> _Stored data_:
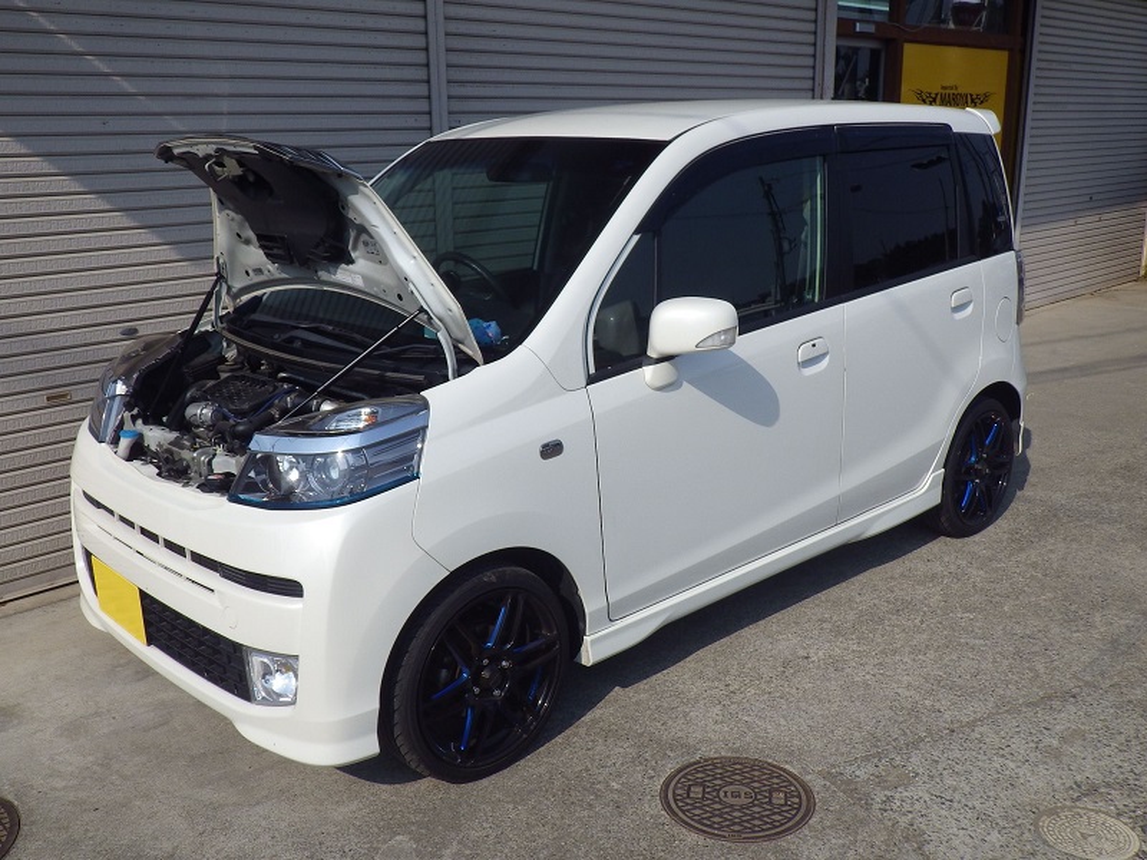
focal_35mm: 34
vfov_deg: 41.8
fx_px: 1127
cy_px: 430
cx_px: 574
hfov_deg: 54.0
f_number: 4.6
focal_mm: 6.1
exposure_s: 1/1000
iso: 125
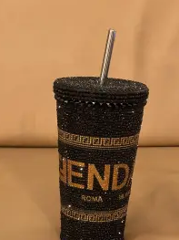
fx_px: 545
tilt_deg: -20.9
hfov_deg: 18.6
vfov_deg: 24.5
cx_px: 97
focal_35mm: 79
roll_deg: +2.4
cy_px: 172
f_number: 2
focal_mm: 6
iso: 500
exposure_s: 1/50
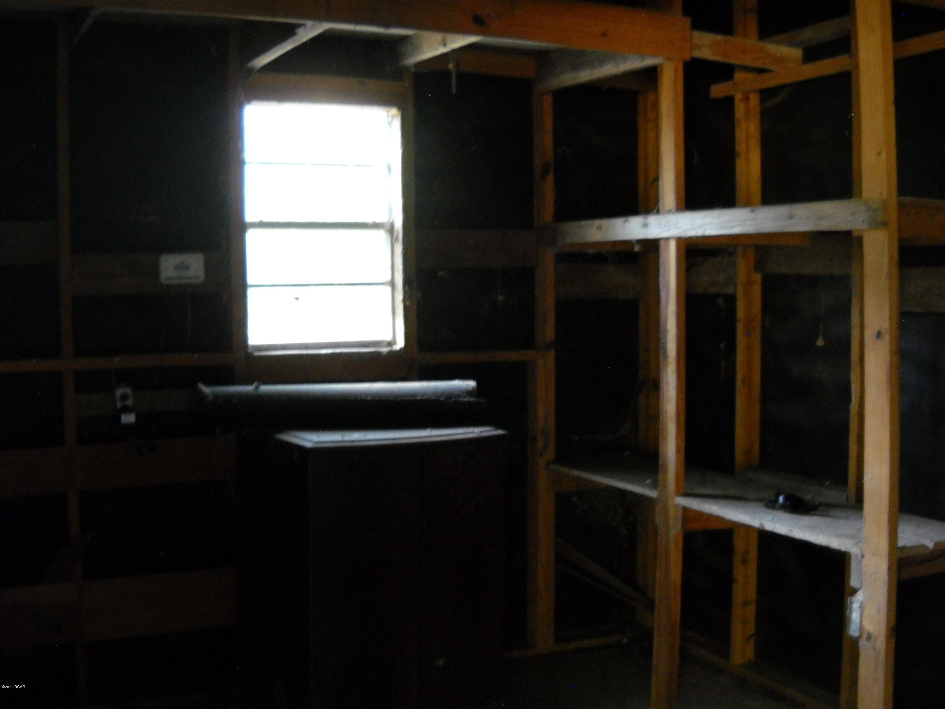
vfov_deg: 35.1
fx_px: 1119
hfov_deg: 45.8
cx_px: 472
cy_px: 354
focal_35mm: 41
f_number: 3.1
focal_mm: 6.72
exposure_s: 1/4
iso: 400
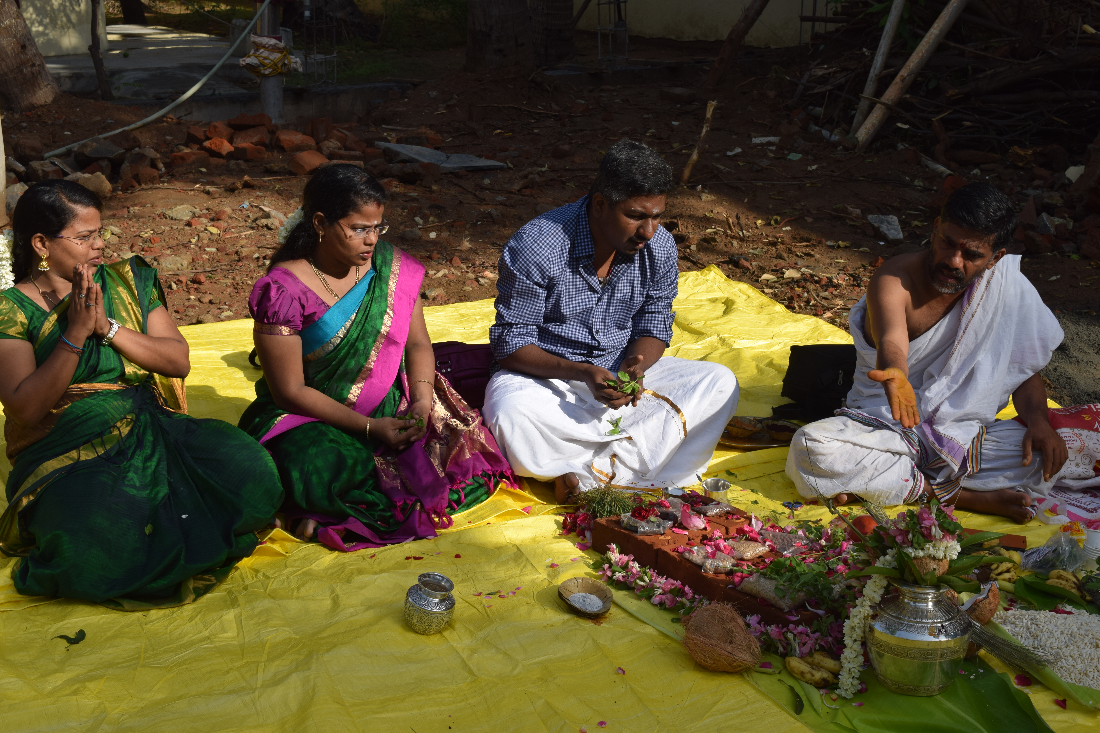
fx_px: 1558
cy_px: 366
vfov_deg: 26.5
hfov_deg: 38.9
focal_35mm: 51
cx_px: 550
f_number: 10
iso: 200
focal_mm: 34
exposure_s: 1/400
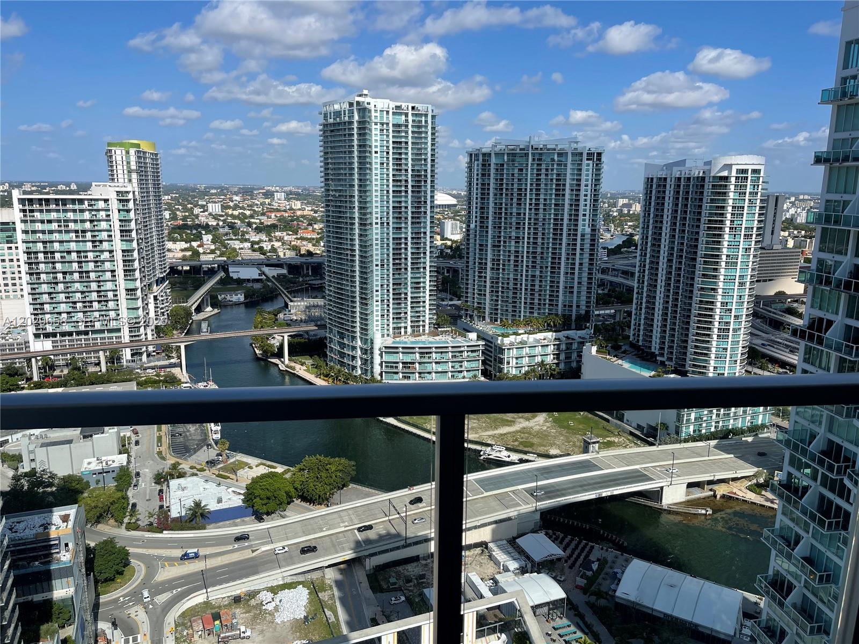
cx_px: 430
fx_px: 645
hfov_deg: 67.3
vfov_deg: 53.1
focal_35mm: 26
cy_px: 322
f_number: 1.6
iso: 32
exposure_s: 1/5128
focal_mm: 5.1
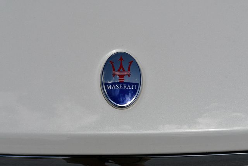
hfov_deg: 31.4
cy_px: 83
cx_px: 124
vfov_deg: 21.3
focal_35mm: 64
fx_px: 441
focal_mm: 32
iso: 100
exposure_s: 1/400
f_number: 10
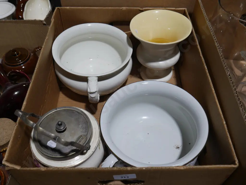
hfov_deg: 56.8
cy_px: 92
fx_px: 228
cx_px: 123
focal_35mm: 32
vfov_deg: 44.2
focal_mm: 16
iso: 200
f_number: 4.5
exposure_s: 1/125
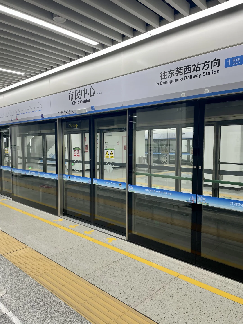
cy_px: 162
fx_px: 243
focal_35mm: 26
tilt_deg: -4.6
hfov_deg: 53.1
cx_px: 122
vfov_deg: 67.3
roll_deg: +0.8
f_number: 1.6
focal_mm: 4.2
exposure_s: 1/100
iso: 50
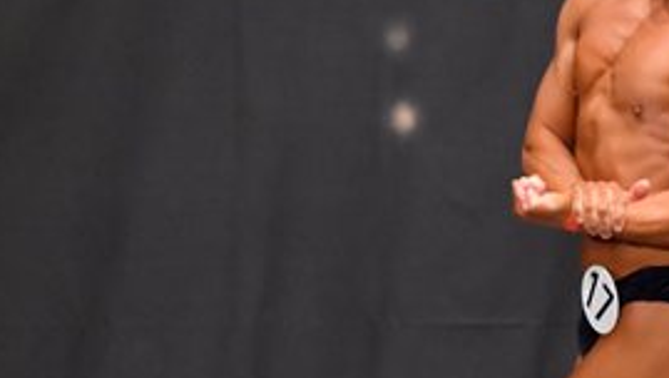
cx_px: 670
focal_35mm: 723
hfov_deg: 3.0
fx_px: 12839
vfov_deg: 1.7
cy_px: 301
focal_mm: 160
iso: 6400
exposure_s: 1/400
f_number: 5.6
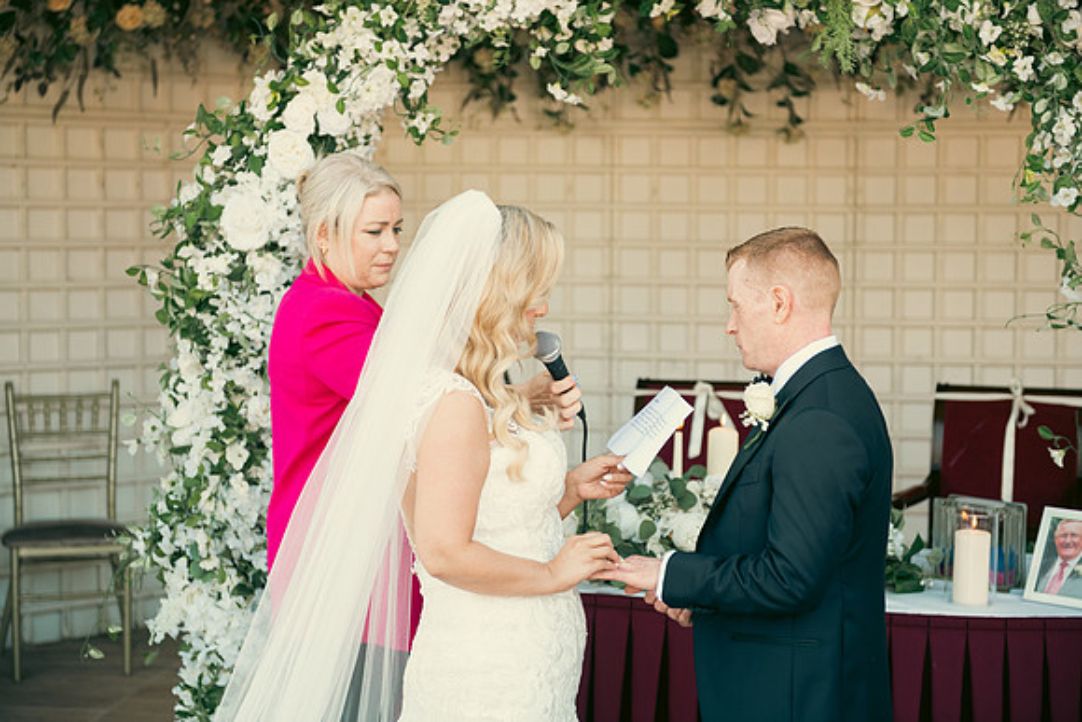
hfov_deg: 28.8
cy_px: 361
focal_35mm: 70
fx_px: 2104
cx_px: 541
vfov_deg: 19.5
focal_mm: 70
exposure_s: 1/250
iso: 320
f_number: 3.5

> _The task_:
Repeat the data above exactly; images are not part of the copy.

> _Output below_:
focal_35mm: 34
vfov_deg: 41.8
fx_px: 1127
cy_px: 430
cx_px: 574
hfov_deg: 54.0
f_number: 4.6
focal_mm: 6.1
exposure_s: 1/1000
iso: 125
fx_px: 545
tilt_deg: -20.9
hfov_deg: 18.6
vfov_deg: 24.5
cx_px: 97
focal_35mm: 79
roll_deg: +2.4
cy_px: 172
f_number: 2
focal_mm: 6
iso: 500
exposure_s: 1/50
vfov_deg: 35.1
fx_px: 1119
hfov_deg: 45.8
cx_px: 472
cy_px: 354
focal_35mm: 41
f_number: 3.1
focal_mm: 6.72
exposure_s: 1/4
iso: 400
fx_px: 1558
cy_px: 366
vfov_deg: 26.5
hfov_deg: 38.9
focal_35mm: 51
cx_px: 550
f_number: 10
iso: 200
focal_mm: 34
exposure_s: 1/400
cx_px: 430
fx_px: 645
hfov_deg: 67.3
vfov_deg: 53.1
focal_35mm: 26
cy_px: 322
f_number: 1.6
iso: 32
exposure_s: 1/5128
focal_mm: 5.1
hfov_deg: 31.4
cy_px: 83
cx_px: 124
vfov_deg: 21.3
focal_35mm: 64
fx_px: 441
focal_mm: 32
iso: 100
exposure_s: 1/400
f_number: 10
hfov_deg: 56.8
cy_px: 92
fx_px: 228
cx_px: 123
focal_35mm: 32
vfov_deg: 44.2
focal_mm: 16
iso: 200
f_number: 4.5
exposure_s: 1/125
cy_px: 162
fx_px: 243
focal_35mm: 26
tilt_deg: -4.6
hfov_deg: 53.1
cx_px: 122
vfov_deg: 67.3
roll_deg: +0.8
f_number: 1.6
focal_mm: 4.2
exposure_s: 1/100
iso: 50
cx_px: 670
focal_35mm: 723
hfov_deg: 3.0
fx_px: 12839
vfov_deg: 1.7
cy_px: 301
focal_mm: 160
iso: 6400
exposure_s: 1/400
f_number: 5.6
hfov_deg: 28.8
cy_px: 361
focal_35mm: 70
fx_px: 2104
cx_px: 541
vfov_deg: 19.5
focal_mm: 70
exposure_s: 1/250
iso: 320
f_number: 3.5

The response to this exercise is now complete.